(Information)

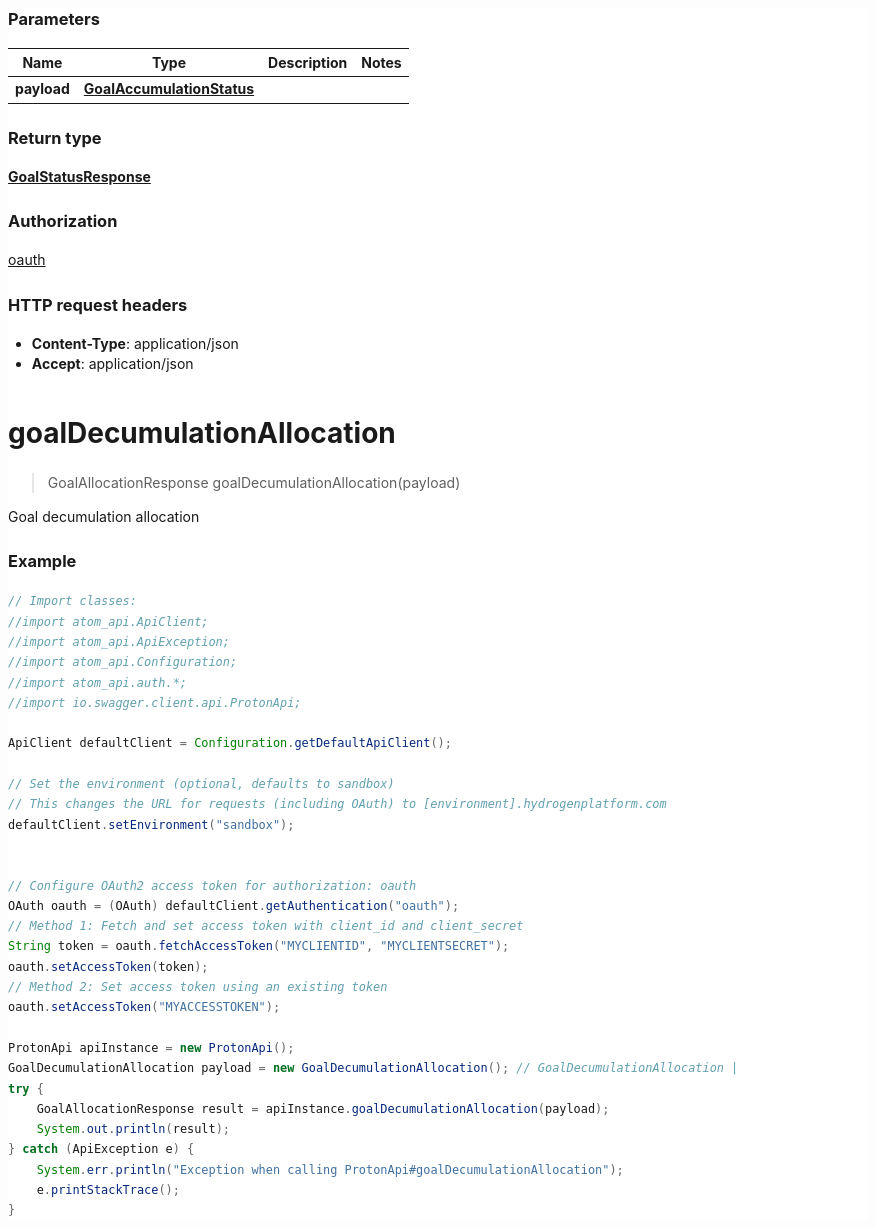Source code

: ### Parameters

Name | Type | Description  | Notes
------------- | ------------- | ------------- | -------------
 **payload** | [**GoalAccumulationStatus**](GoalAccumulationStatus.md)|  |

### Return type

[**GoalStatusResponse**](GoalStatusResponse.md)

### Authorization

[oauth](../README.md#oauth)

### HTTP request headers

 - **Content-Type**: application/json
 - **Accept**: application/json

<a name="goalDecumulationAllocation"></a>
# **goalDecumulationAllocation**
> GoalAllocationResponse goalDecumulationAllocation(payload)

Goal decumulation allocation

### Example
```java
// Import classes:
//import atom_api.ApiClient;
//import atom_api.ApiException;
//import atom_api.Configuration;
//import atom_api.auth.*;
//import io.swagger.client.api.ProtonApi;

ApiClient defaultClient = Configuration.getDefaultApiClient();

// Set the environment (optional, defaults to sandbox)
// This changes the URL for requests (including OAuth) to [environment].hydrogenplatform.com
defaultClient.setEnvironment("sandbox");


// Configure OAuth2 access token for authorization: oauth
OAuth oauth = (OAuth) defaultClient.getAuthentication("oauth");
// Method 1: Fetch and set access token with client_id and client_secret
String token = oauth.fetchAccessToken("MYCLIENTID", "MYCLIENTSECRET");
oauth.setAccessToken(token);
// Method 2: Set access token using an existing token
oauth.setAccessToken("MYACCESSTOKEN");

ProtonApi apiInstance = new ProtonApi();
GoalDecumulationAllocation payload = new GoalDecumulationAllocation(); // GoalDecumulationAllocation | 
try {
    GoalAllocationResponse result = apiInstance.goalDecumulationAllocation(payload);
    System.out.println(result);
} catch (ApiException e) {
    System.err.println("Exception when calling ProtonApi#goalDecumulationAllocation");
    e.printStackTrace();
}
```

(End Information)

■ **Work required**
Reply with one number, the count of lines in the entries that hold the string "ProtonApi".

■ **Response for this exercise**
3